__Job__: Copy the lines of the material below from the line containing "common name: Chives" through the last line, including both, and leave the pictures out.

__Source data__:

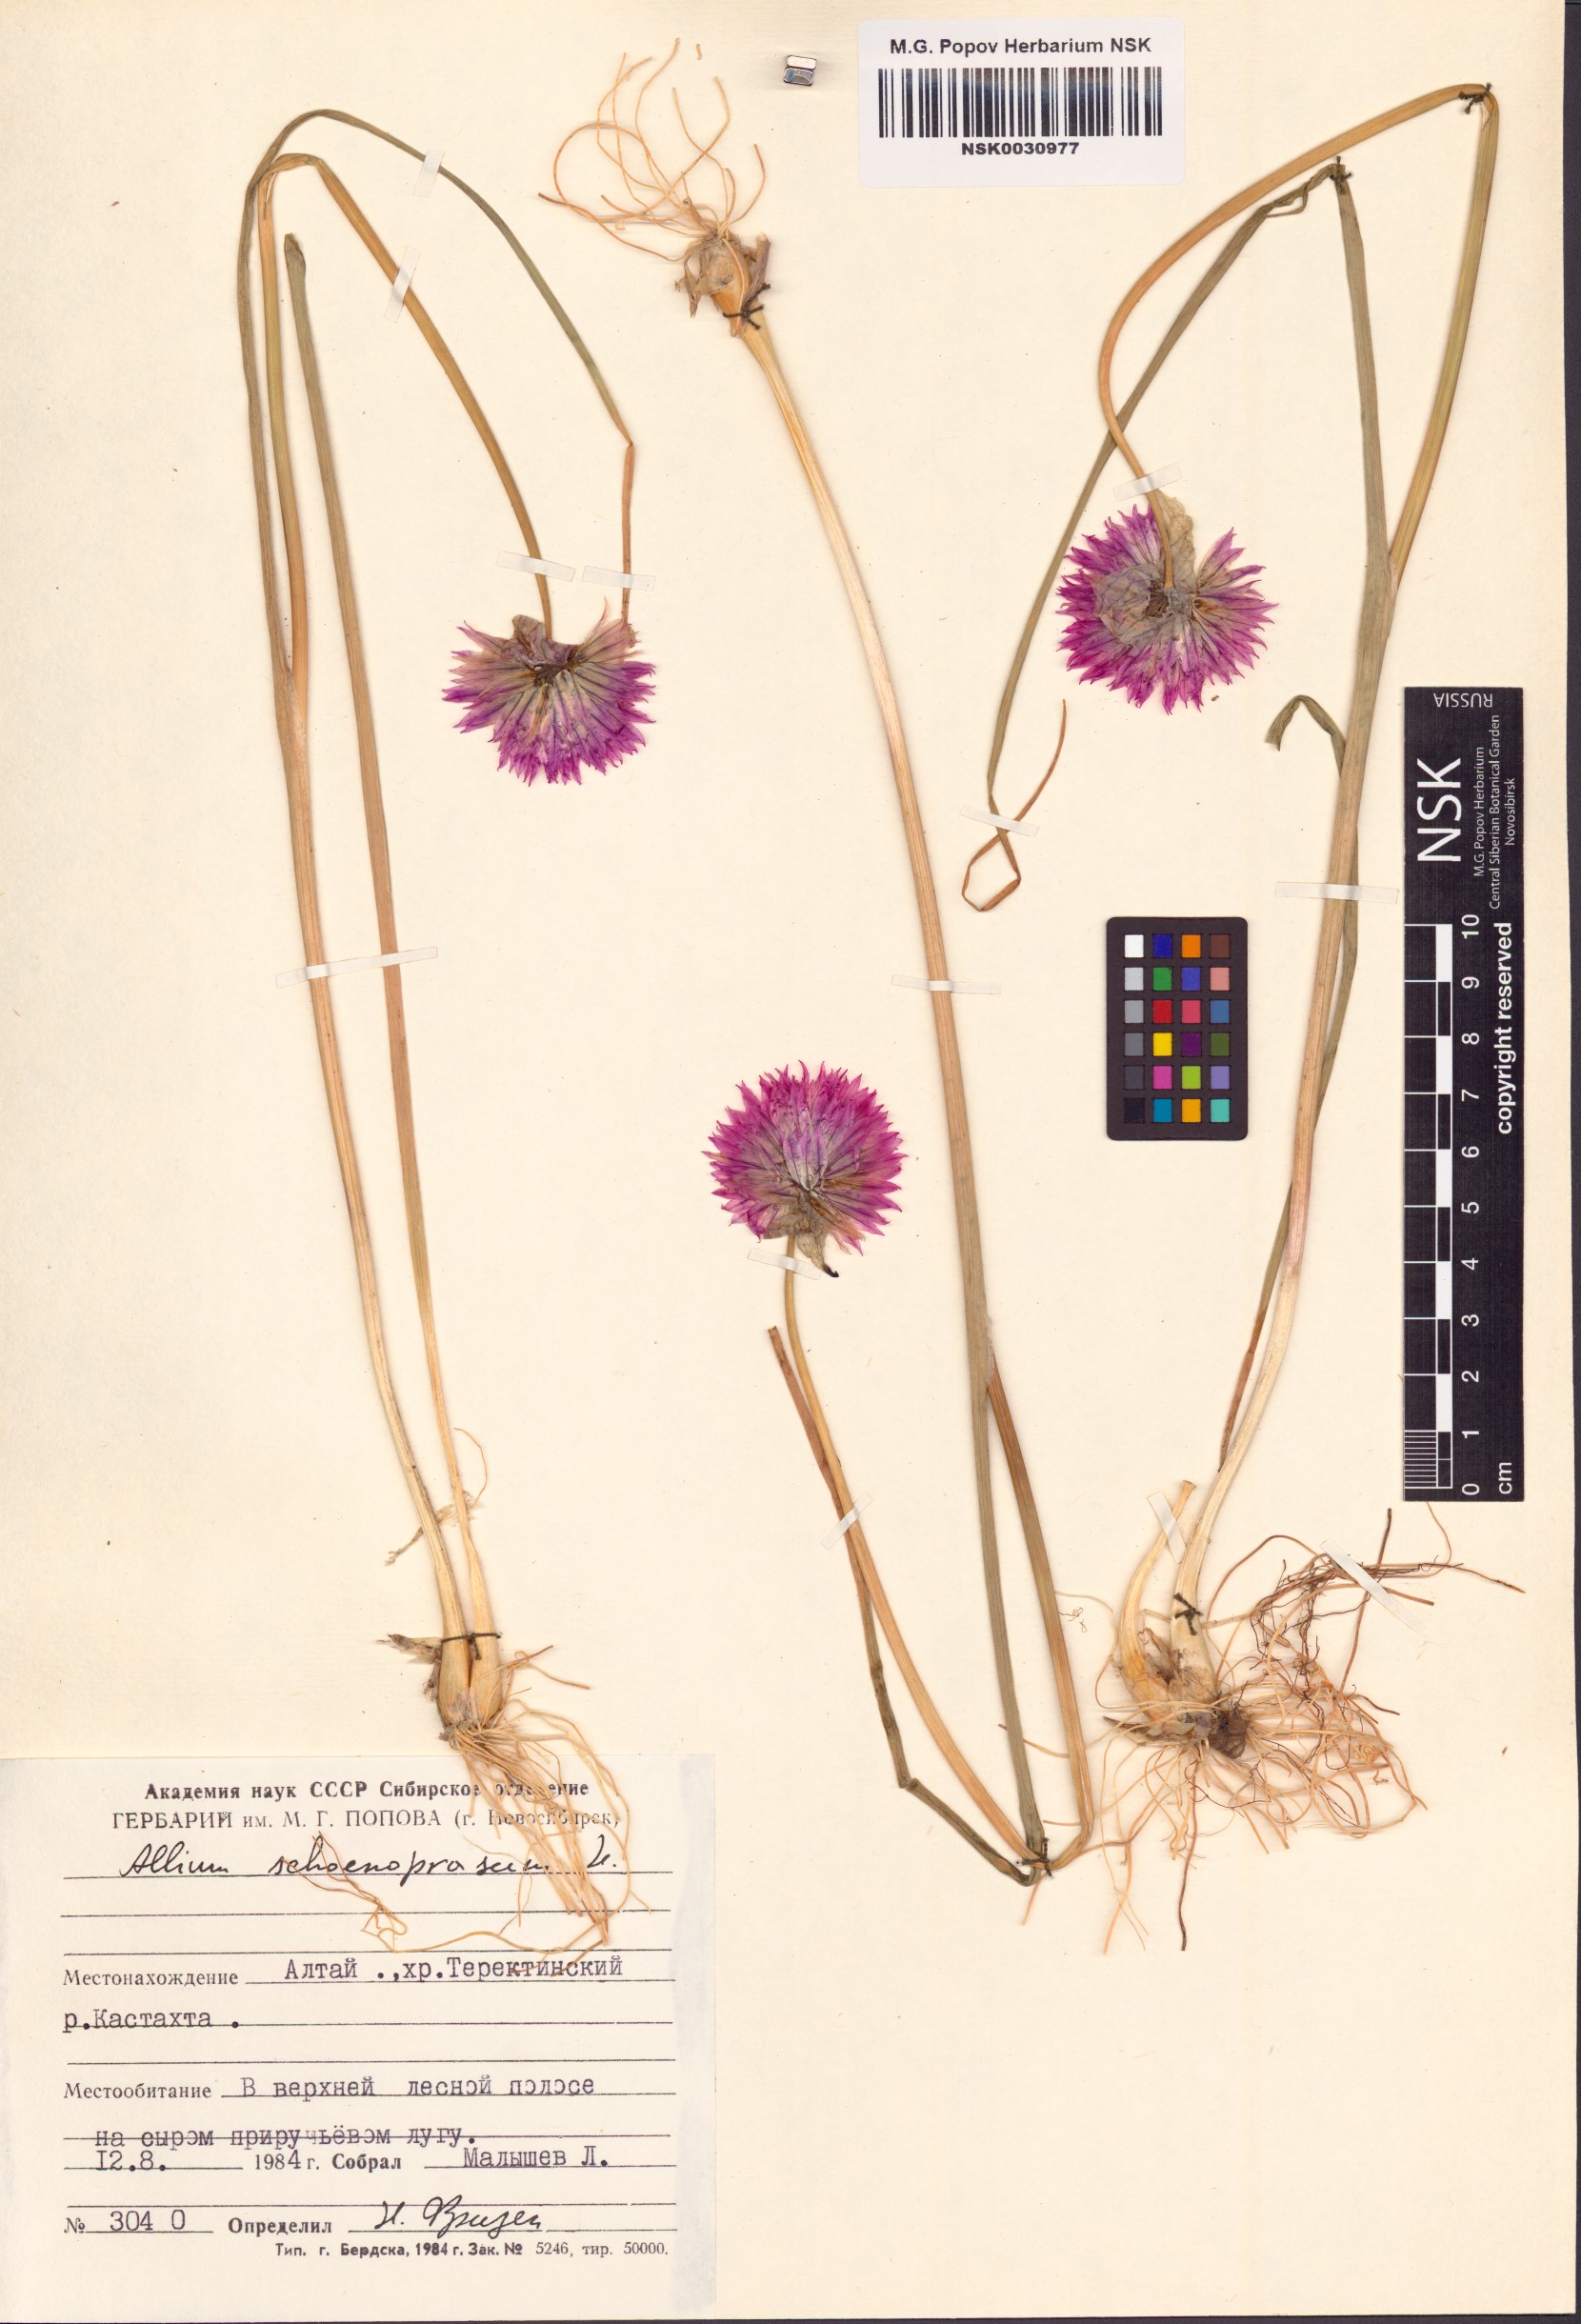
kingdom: Plantae
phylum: Tracheophyta
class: Liliopsida
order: Asparagales
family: Amaryllidaceae
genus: Allium
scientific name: Allium schoenoprasum
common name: Chives
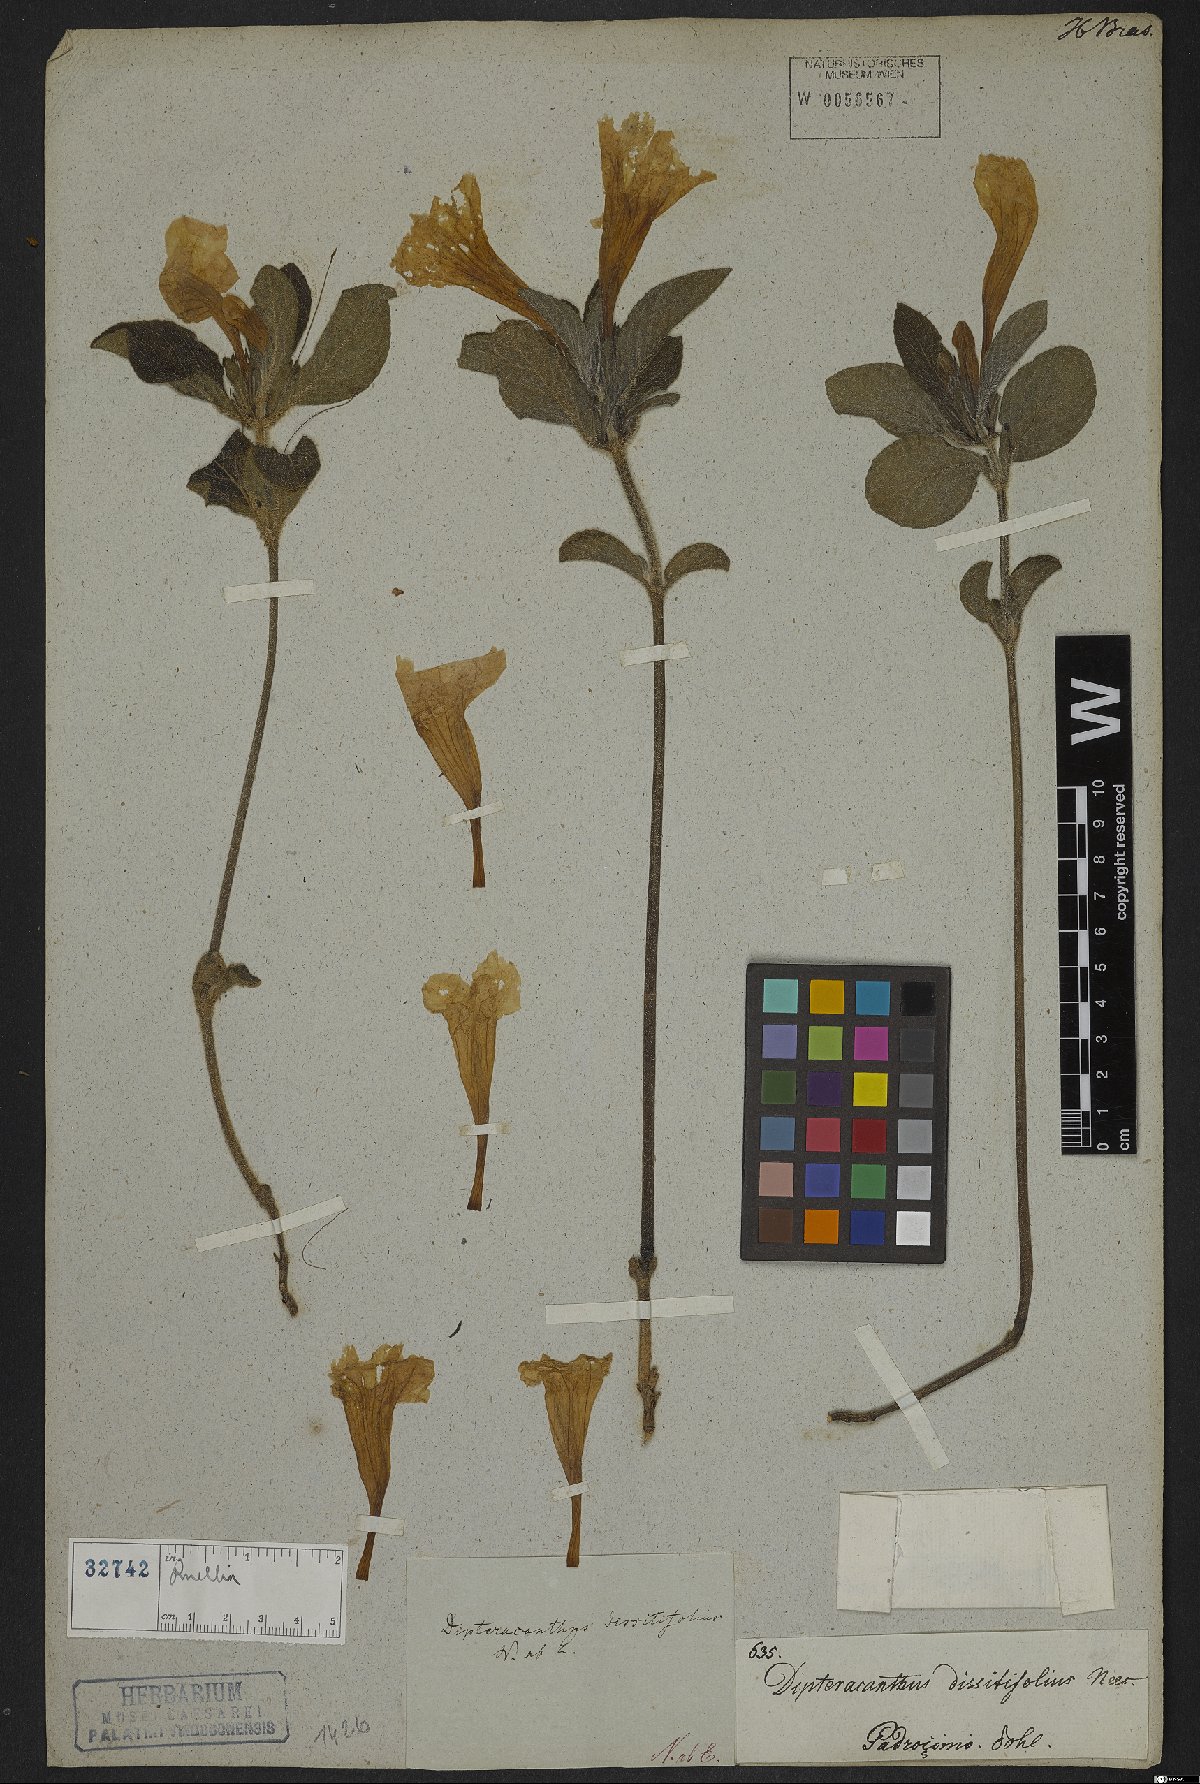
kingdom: Plantae
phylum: Tracheophyta
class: Magnoliopsida
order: Lamiales
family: Acanthaceae
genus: Ruellia
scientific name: Ruellia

__Solution to this problem__:
common name: Chives
kingdom: Plantae
phylum: Tracheophyta
class: Magnoliopsida
order: Lamiales
family: Acanthaceae
genus: Ruellia
scientific name: Ruellia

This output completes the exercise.